Now Jon with his chickens is a special case. Is there, I wonder, a small element of “fear” in his decision to keep chickens? Humans are complex …. Another major factor pushing Jon down this road could be (and in his case probably is) social responsibility.

It seems pretty clear that if EVERYONE became more self-reliant then vast, expensive, high-consuming centres  of production would be scaled down. Unfortunately, social responsibility is not exactly fasionable in today’s consumer world (or we wouldn’t use plastic bags for a start, just to take one small example). Like the vegetarians of 30 years ago, Jon might be seen as an exception if not crank; until of course the fear factor becomes higher and then everyone will try to grow their own potatoes.

So, fear of powerlessness drives us to take initiatives that will help to remove at least some of this fear; a circular but inevitable process.  Nothing new about it; the only sad thing is that humans seem to need to travel quite a long way down the path of doom before they really start to react.

This of course is why we did nothing when Hitler invaded the Rheinland in 1936; wait and see seemed easier at the time. It’s also why America totally ignored Jimmy Carter’s ideas of some decades ago about reducing America’s dependence on Arab oil.

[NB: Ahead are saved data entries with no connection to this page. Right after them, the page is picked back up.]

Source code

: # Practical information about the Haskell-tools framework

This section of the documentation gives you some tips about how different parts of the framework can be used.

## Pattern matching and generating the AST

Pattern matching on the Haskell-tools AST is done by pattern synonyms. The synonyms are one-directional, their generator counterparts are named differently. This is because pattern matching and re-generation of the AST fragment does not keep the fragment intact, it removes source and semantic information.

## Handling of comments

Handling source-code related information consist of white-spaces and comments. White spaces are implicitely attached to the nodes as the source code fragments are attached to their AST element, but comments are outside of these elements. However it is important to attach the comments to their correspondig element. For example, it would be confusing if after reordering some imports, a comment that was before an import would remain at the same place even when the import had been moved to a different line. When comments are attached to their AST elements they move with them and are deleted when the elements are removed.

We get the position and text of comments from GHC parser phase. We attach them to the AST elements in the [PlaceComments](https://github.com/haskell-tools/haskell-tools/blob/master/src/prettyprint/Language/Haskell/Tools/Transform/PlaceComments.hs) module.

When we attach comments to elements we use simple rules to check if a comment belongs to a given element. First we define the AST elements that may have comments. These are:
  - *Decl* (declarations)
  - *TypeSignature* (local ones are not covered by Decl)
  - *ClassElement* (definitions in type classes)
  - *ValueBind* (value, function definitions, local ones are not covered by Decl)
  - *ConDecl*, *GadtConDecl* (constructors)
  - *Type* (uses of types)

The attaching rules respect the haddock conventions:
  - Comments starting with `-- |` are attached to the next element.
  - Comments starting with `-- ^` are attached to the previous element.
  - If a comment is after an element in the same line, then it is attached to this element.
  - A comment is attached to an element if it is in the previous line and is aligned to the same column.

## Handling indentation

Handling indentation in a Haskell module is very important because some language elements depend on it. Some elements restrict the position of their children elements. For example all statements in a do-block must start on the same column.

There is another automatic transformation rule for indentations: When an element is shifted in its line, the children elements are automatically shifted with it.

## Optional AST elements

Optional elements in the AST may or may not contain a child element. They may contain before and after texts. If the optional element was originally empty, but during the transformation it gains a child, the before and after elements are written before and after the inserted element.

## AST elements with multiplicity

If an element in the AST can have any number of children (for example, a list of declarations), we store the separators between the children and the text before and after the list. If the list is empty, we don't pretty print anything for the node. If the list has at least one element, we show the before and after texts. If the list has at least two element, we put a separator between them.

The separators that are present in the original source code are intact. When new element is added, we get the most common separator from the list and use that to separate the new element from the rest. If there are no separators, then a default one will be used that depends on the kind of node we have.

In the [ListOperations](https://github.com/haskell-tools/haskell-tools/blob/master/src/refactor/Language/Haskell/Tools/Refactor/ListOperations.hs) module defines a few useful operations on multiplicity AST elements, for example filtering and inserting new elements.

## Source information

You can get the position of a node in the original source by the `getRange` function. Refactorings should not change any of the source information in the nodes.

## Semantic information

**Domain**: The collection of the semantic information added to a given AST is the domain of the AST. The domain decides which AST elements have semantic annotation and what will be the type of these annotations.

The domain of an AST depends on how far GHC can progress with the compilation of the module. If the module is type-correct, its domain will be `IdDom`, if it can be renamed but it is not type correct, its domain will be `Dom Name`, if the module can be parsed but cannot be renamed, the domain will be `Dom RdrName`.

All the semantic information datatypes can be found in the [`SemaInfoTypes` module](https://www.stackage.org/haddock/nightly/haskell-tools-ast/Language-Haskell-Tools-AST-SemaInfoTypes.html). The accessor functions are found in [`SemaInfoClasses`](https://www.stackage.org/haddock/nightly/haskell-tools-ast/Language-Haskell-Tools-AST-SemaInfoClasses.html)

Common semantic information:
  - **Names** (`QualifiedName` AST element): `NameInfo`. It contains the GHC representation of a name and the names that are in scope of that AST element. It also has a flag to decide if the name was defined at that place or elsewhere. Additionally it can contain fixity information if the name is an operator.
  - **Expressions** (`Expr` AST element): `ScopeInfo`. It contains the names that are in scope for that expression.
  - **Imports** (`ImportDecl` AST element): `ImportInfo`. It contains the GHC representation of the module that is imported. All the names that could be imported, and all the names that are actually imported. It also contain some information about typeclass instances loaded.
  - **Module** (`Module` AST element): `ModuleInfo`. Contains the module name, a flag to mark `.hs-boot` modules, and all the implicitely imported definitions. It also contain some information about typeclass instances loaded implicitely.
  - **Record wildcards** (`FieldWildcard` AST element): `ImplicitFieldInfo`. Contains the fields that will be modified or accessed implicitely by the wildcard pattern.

It was much easier to deride him and do the easy (but totally wrong) thing, especially of course as the oil companies have loads of money and can buy off people who otherwise might see the light.

Well, we’re well past “Wait-and-see” now …… we are now entering the “Do-it-or-else ….” period. And where Jon is of course achieving a double-whammy is that his increasing self-reliance is also GOOD FOR SOCIETY. If everyone were more self-reliant in every way a vast saving in energy and everything else could be achieved. Flying exotic fruits into Britain from South Africa is insane, yet so normal that it seems … errrmmmm … normal.

All this was obvious years if not millennia ago, but the current state of the world has increased the fear factor and is pushing people like Jon down this road. But it is an interesting road. Being self-reliant has multiple advantages, though it will be pretty hard on the rich, who may have to learn how to do things they usually pay underlings to do.

But Jon is in the vanguard of this movement; there is VAST scope for increasing self-reliance. It could and should be an adventure, though it will involve enormous change.  The latter of course can also be stressful, but less so when it is clearly a change for the better, as I believe it will be.